Excerpts from a dataset:
^^^^
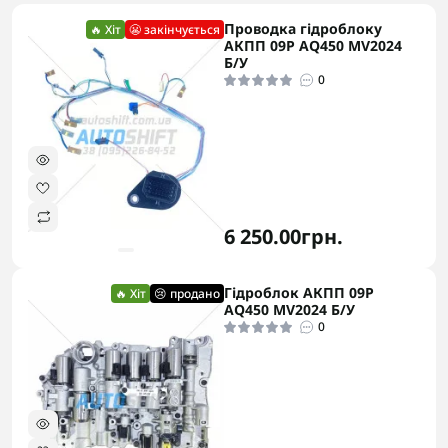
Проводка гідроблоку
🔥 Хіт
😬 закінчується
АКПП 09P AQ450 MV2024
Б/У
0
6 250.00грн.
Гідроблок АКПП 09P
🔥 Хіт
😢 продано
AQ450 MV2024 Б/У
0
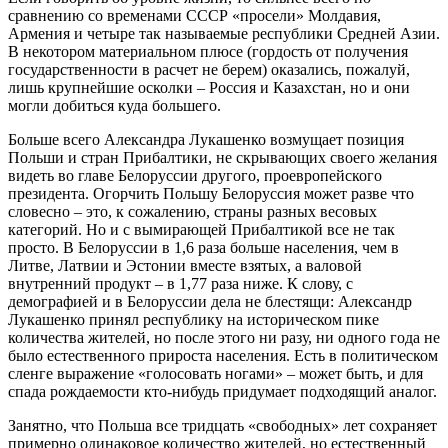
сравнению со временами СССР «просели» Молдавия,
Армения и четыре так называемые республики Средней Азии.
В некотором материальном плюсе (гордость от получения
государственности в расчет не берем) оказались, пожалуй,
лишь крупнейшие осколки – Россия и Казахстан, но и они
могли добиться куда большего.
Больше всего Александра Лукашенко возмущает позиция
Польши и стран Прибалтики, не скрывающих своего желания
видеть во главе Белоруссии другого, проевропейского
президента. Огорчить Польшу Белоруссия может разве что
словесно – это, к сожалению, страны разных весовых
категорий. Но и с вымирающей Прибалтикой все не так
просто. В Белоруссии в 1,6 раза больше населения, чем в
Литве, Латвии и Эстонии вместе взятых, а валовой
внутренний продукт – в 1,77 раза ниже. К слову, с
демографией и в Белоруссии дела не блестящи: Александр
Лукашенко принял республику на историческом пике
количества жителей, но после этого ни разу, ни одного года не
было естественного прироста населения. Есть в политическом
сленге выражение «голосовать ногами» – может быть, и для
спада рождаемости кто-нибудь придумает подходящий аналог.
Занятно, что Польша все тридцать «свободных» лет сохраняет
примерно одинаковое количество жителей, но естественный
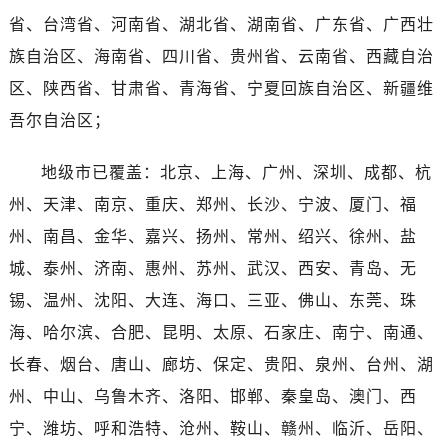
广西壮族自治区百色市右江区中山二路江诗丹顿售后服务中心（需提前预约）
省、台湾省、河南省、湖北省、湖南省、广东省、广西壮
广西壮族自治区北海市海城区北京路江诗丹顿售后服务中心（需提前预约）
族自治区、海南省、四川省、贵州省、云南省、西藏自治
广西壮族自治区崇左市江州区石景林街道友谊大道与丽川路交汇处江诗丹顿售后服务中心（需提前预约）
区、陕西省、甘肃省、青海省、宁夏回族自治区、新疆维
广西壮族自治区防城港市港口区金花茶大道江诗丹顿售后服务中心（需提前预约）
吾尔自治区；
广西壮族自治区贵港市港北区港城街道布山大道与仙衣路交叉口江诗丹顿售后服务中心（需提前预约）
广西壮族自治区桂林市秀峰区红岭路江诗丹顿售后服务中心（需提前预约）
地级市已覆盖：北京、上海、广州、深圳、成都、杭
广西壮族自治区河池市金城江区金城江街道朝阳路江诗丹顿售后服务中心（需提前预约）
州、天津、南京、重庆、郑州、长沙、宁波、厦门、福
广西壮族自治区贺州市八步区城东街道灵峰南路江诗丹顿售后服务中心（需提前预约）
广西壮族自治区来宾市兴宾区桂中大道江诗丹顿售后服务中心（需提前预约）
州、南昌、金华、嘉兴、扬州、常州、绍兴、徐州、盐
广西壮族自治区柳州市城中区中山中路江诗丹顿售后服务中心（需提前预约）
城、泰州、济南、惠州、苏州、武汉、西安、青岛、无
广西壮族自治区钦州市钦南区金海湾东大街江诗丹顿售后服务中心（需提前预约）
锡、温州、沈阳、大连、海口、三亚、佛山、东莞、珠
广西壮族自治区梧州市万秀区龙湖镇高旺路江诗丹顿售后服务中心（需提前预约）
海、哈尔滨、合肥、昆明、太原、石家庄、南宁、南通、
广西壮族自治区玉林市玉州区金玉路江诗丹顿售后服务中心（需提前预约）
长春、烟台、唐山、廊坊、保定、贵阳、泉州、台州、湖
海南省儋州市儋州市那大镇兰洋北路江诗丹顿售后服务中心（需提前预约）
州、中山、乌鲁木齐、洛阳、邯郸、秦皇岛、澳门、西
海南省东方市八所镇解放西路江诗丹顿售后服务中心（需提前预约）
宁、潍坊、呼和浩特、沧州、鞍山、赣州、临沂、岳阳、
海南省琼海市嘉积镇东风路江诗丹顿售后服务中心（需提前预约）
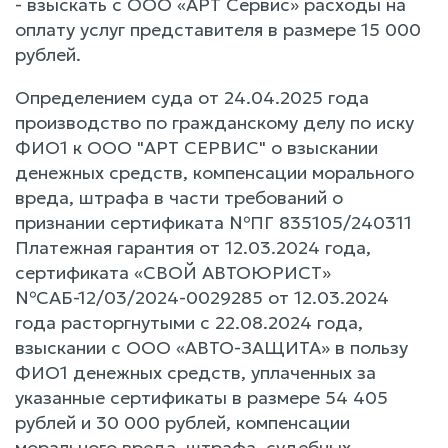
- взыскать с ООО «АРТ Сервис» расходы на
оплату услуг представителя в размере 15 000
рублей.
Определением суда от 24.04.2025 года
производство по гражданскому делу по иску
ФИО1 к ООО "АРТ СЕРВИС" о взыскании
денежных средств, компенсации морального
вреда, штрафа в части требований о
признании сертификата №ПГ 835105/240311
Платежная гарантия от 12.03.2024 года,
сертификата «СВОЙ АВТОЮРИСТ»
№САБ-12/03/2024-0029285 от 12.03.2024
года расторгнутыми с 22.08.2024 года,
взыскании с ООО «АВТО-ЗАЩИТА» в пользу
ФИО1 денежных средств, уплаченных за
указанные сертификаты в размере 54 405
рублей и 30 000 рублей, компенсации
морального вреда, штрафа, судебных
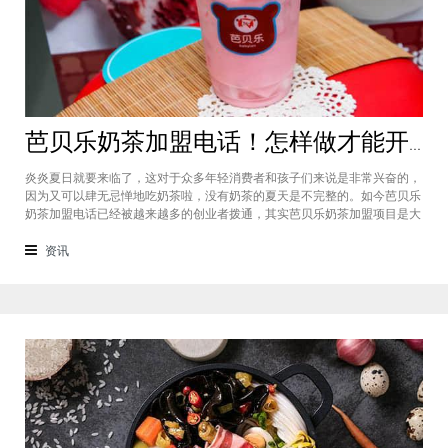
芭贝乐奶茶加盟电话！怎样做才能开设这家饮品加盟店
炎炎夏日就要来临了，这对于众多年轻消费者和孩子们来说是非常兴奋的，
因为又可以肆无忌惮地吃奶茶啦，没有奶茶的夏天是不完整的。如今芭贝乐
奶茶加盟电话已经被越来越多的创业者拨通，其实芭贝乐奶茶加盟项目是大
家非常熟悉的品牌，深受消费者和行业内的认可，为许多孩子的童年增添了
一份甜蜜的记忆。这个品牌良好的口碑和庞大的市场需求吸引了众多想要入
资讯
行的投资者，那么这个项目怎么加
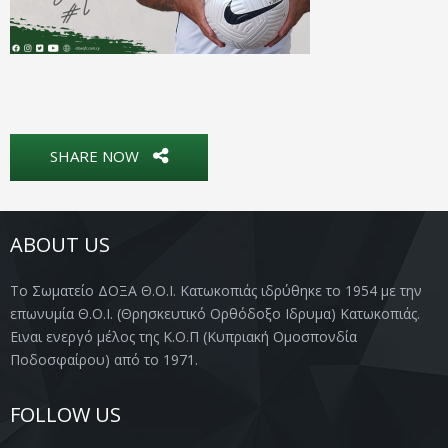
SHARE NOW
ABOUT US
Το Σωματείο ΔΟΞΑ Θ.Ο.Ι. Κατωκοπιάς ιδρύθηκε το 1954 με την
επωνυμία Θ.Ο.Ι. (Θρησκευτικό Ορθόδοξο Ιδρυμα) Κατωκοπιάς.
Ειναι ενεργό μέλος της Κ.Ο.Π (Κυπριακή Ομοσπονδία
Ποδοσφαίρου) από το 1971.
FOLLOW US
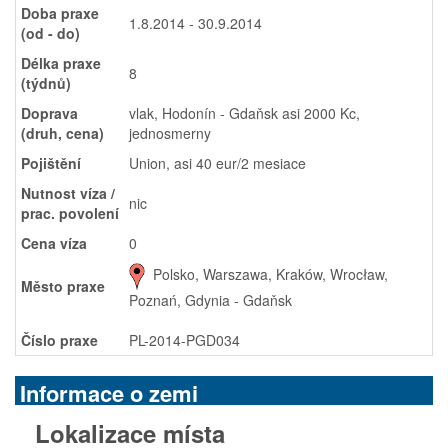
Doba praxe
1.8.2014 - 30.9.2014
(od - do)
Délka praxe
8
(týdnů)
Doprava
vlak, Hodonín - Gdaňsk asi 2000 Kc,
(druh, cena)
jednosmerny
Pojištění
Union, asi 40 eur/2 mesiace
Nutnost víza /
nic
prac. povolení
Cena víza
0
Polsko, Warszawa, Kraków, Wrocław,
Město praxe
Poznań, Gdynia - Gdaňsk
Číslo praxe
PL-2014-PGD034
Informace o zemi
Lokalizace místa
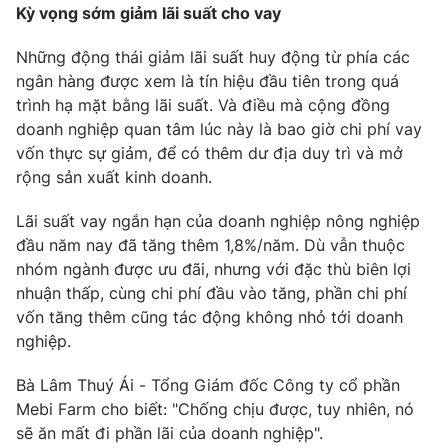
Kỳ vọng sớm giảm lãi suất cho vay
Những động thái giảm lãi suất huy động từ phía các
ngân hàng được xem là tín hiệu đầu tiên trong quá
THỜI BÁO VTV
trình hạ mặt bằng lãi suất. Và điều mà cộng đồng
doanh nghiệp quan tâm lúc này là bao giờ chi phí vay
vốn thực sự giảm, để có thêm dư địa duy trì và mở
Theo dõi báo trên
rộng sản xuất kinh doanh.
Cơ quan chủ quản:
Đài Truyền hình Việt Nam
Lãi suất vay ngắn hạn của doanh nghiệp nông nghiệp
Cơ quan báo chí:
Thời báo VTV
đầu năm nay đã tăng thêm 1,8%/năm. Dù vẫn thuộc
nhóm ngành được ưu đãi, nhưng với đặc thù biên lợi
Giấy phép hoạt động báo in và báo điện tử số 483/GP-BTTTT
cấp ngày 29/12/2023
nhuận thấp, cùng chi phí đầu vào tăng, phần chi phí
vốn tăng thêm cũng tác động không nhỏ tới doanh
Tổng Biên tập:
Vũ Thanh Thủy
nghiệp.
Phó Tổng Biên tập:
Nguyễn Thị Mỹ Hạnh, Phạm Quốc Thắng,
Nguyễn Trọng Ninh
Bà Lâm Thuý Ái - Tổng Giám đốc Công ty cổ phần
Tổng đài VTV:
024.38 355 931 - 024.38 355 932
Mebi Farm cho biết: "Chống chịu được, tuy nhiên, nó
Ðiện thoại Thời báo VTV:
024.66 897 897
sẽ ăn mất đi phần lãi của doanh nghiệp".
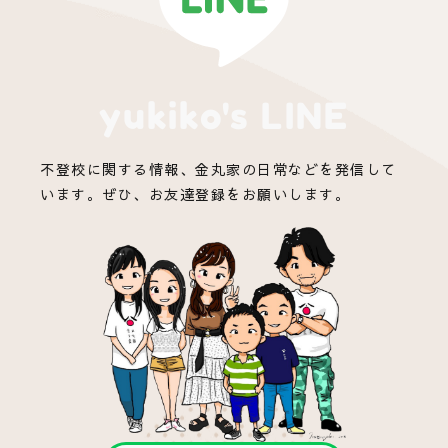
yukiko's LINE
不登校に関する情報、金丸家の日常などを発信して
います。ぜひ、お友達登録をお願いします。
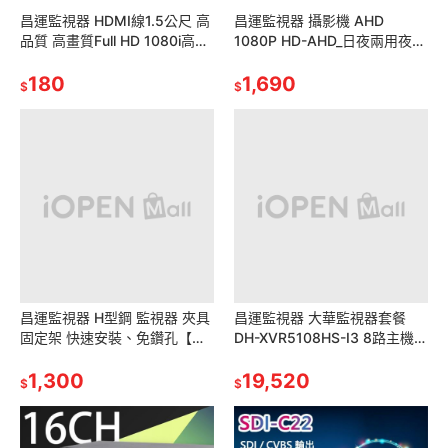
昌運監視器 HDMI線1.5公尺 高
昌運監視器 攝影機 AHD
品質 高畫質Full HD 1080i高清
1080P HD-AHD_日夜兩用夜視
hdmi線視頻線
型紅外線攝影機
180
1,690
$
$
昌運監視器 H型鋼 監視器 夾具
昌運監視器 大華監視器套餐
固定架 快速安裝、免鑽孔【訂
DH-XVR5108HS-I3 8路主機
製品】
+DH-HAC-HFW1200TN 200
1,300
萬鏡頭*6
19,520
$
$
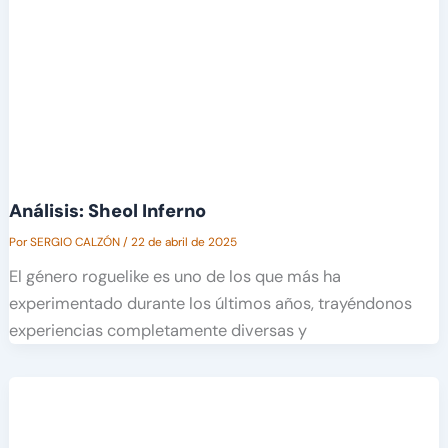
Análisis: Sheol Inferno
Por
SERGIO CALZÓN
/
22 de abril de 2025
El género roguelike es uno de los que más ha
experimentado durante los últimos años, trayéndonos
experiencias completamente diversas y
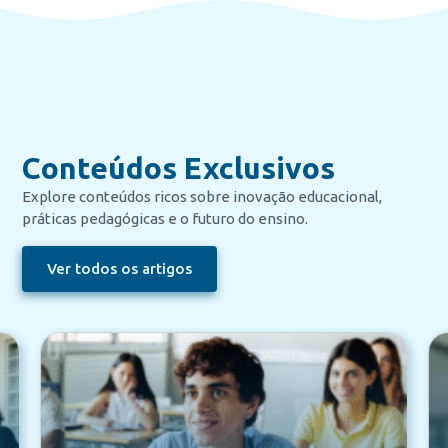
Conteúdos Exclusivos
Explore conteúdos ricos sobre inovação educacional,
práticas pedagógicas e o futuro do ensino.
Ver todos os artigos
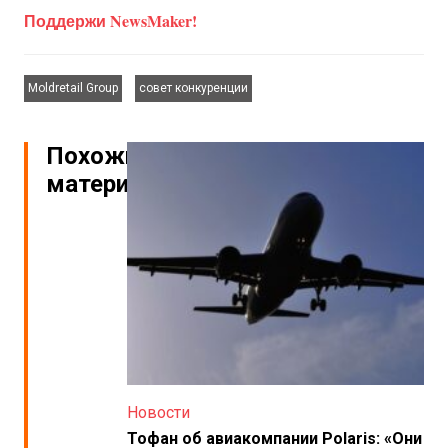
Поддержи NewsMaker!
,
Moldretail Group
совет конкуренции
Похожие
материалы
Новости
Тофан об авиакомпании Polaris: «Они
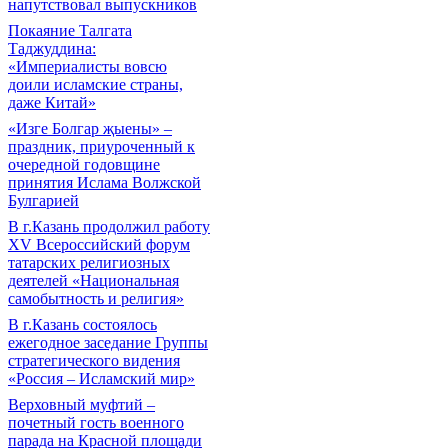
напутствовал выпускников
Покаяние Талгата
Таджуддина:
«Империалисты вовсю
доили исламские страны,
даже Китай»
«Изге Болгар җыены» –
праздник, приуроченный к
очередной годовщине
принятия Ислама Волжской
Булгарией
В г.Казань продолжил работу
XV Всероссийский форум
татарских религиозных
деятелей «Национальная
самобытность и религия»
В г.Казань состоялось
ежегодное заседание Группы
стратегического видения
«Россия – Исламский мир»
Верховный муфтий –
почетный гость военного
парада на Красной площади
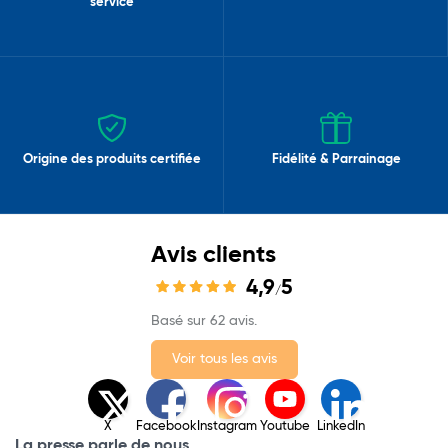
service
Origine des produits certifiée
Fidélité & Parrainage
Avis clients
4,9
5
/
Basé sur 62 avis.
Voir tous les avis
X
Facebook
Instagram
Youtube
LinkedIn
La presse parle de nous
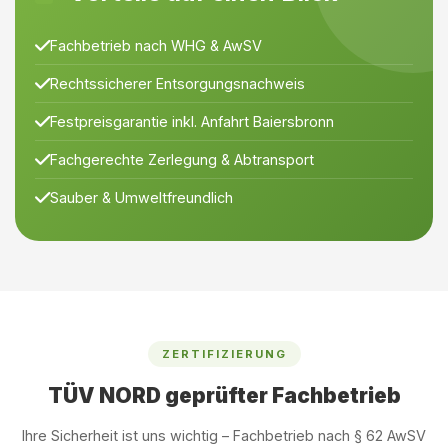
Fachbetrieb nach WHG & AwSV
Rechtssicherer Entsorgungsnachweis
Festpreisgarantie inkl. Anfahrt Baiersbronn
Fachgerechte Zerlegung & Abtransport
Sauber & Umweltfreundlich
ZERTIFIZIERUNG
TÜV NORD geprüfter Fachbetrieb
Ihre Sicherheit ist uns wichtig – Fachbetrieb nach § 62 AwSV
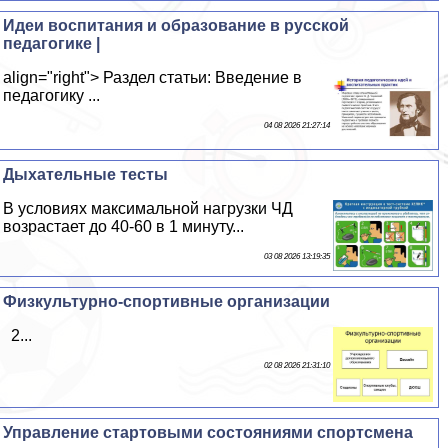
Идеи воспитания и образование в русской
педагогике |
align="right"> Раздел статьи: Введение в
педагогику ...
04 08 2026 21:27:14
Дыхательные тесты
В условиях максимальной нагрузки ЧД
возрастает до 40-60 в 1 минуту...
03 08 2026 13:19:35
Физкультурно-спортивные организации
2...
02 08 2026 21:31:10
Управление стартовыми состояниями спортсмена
^^^^
▸ Problem requirements: Every line above that holds the word "Казань" needs to be copied.

▸ Solution:
В г.Казань продолжил работу
В г.Казань состоялось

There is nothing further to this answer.